Hugh Hempel, director of electronic marketing at Netscape, explains the move -- which is happening right now: "You could call it a cooperative marketing arrangement. A mutually beneficial arrangement for both independent parties. They get visibility from our Web site and we're getting the benefit of their directory service. We figured out pretty quickly that once we pointed to them from our site, it would overrun their connection. So in order to service our customers, we offered them access to our (Internet connection) and worked with them to acquire some additional hardware."

So Yang and Filo, the two accidental superstars of the World Wide Web, find themselves at a curious juncture. YAHOO is no longer a hobby. It's a freshly minted corporation -- on paper. But there's no money coming in and none going out. At the moment, their labor is the endeavor's only asset. The move to Netscape is a temporary situation designed to buy time. Given the overwhelming demand for easy Internet navigation, the future YAHOO could be an independent commercial company or it could be bought out by a larger and more established firm. Yang and Filo say they've received several offers already, but they'd prefer to keep the project independent for the time being.

One thing the partners are dead-set against is charging the end user for the service. Says Yang: "'We've talked about getting some start-up money. And we've talked about going commercial to get some money coming in. But we still view it as a public service to the Net community. I guess that's because we come from the old Internet school." In the event that they do go commercial, they say corporate sponsorship would be the most likely way to avoid charging users for the service.

Careers derailed

If there's a downside to inadvertently creating one of the greatest hits in the short history of the Web, it concerns Yang and Filo's academic careers. Their thesis work has been on hold since February as they meet with lawyers and potential partners and the media. A leave of absence from the university is likely. "Things got to a point where we were talking to so many people and there were so many things to do on the service that we realized we needed to step away in order to allow YAHOO to reach its proper potential," says Yang.

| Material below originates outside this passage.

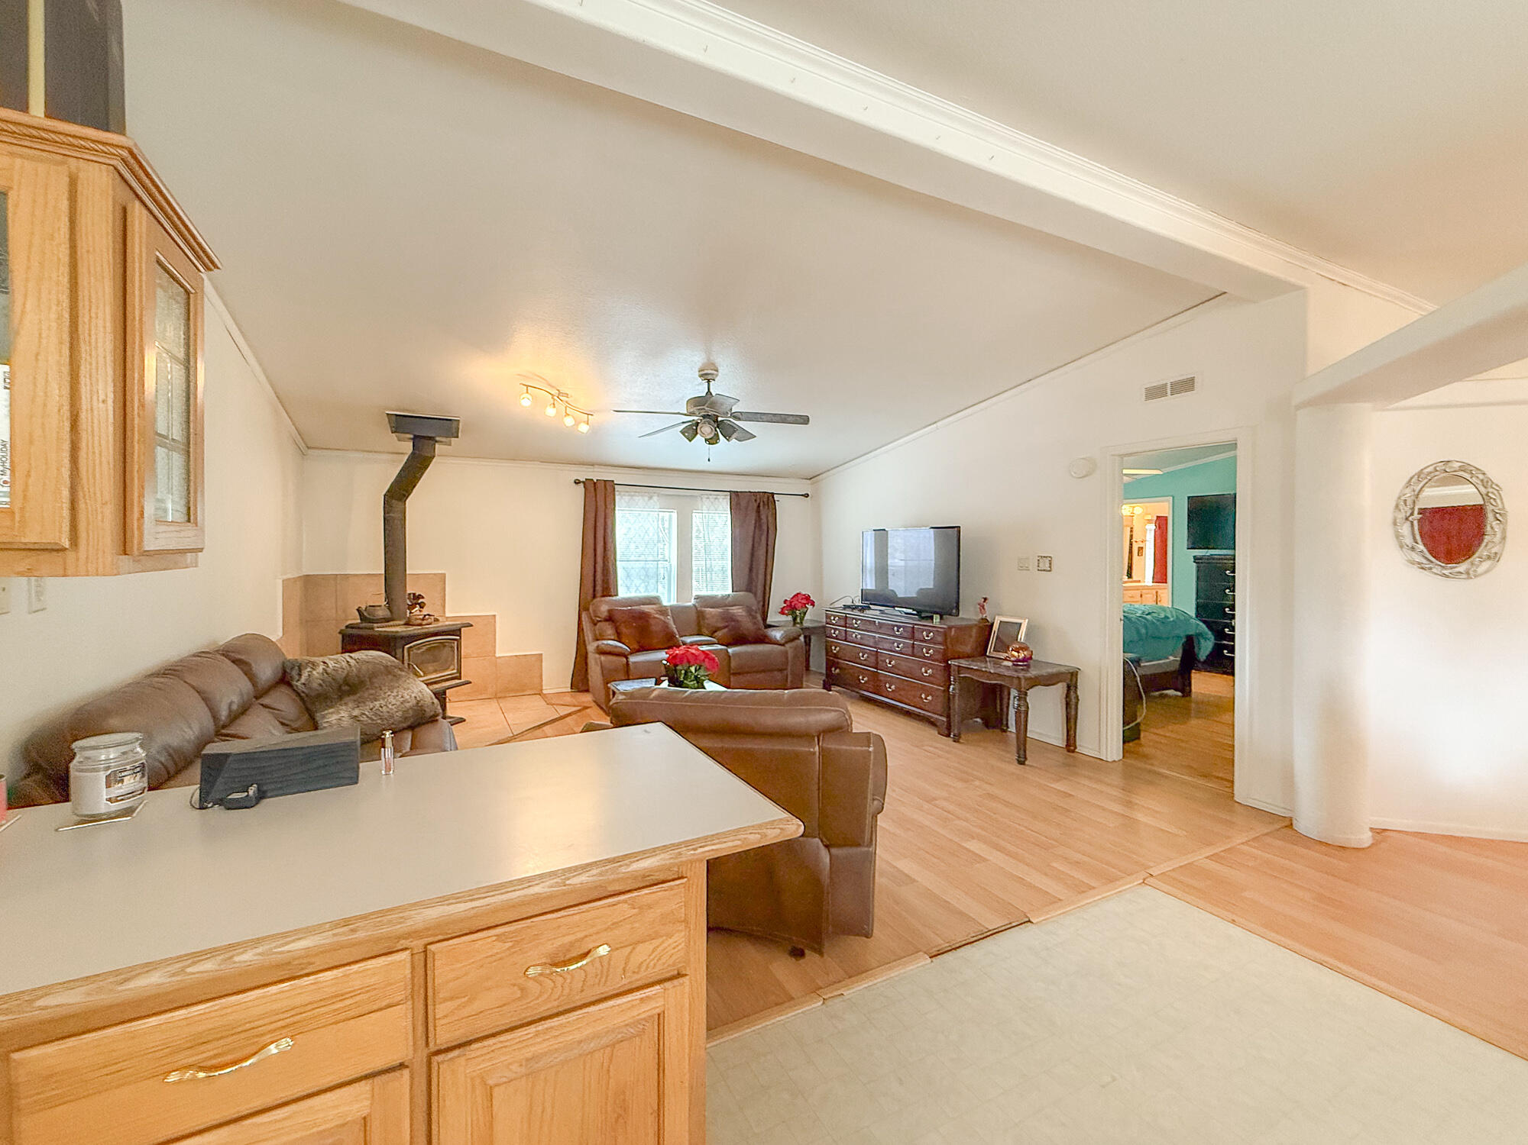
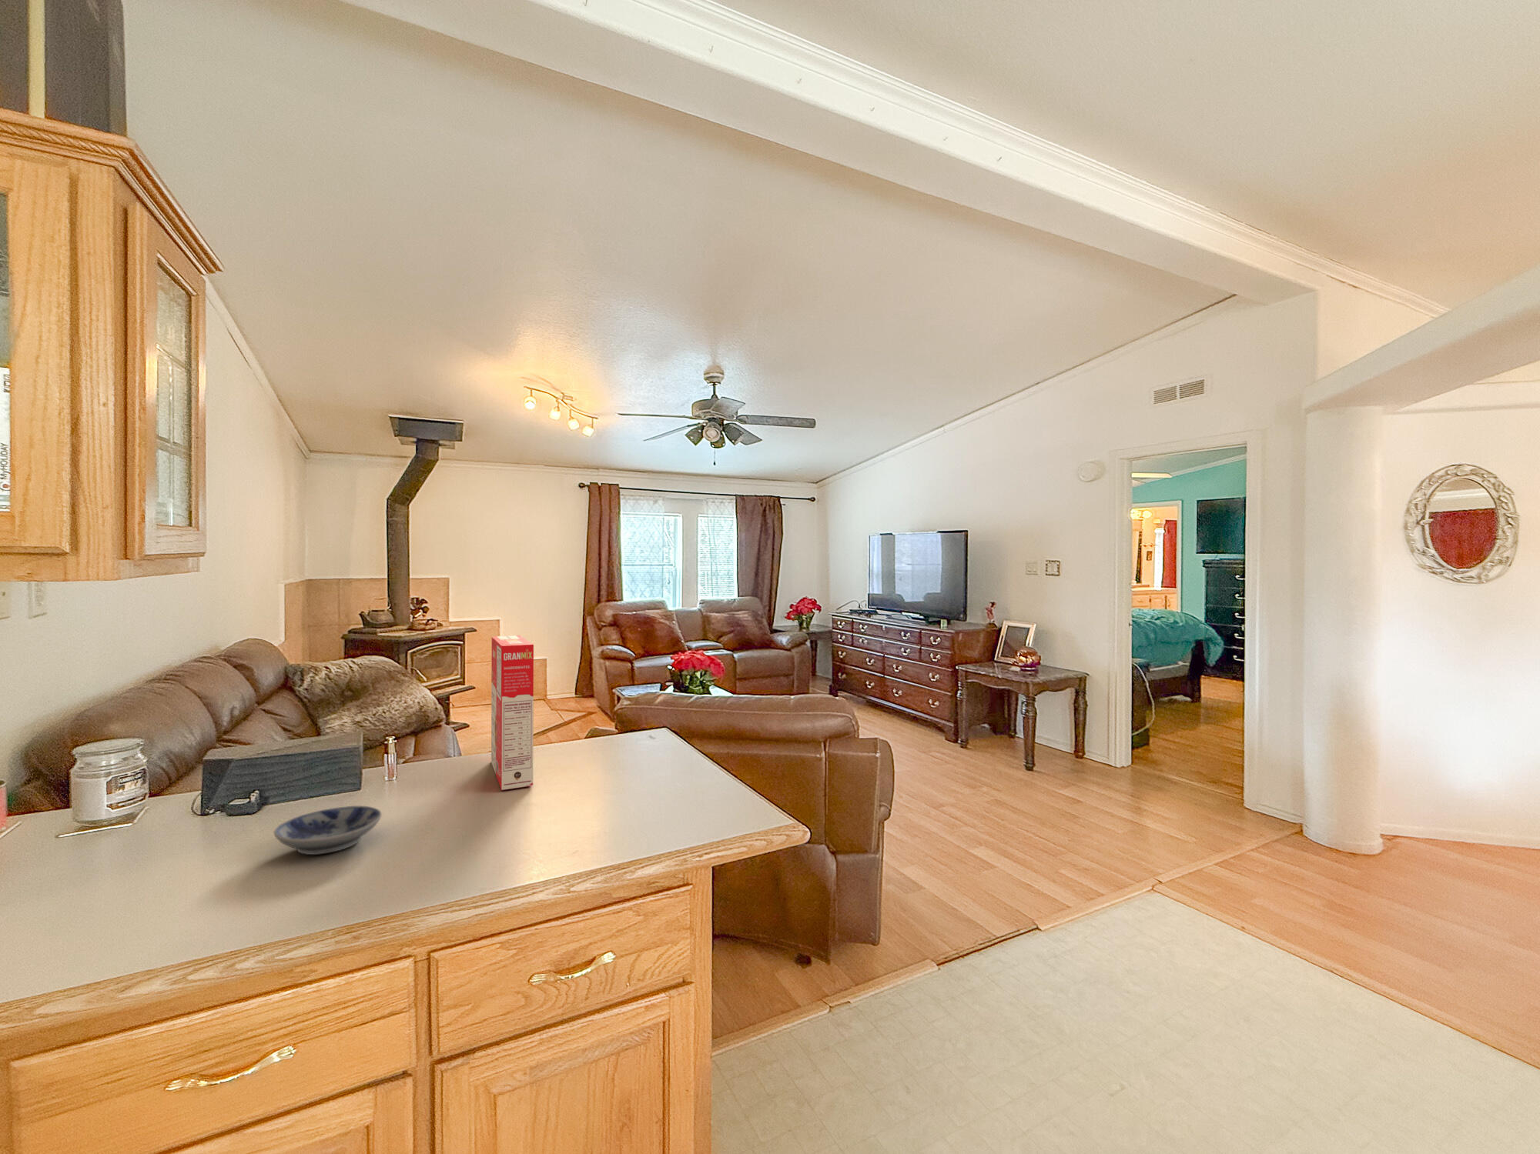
+ cereal box [490,635,535,790]
+ bowl [273,805,383,856]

Yang is asked if he saw this coming a year ago -- guiding a whole new cyber-culture on a rocket-ride to who-knows-where.

He shakes his head and the slightest smile crosses his face. "We didn't even see it coming six months ago. Having been part of this really explosive growth -- just looking back at where we've been already -- you have to go 'Whoa. Now that was quite a ride.' "

YAHOO AT A GLANCE
YAHOO is a free service on the World Wide Web that organizes far-flung Web sites, newsgroups and other resources into easy-to-find topic areas.
Where to find it: with any Web-browsing software, dial www.Yahoo.com
Number of accesses per day: about 2 million.
Number of visitors per day: about 200,000.
Number of sites listed: 32,000.
Number of new sites added each day: about 150.
Rate of growth: 50 percent per month, down from 100 percent per month in 1994.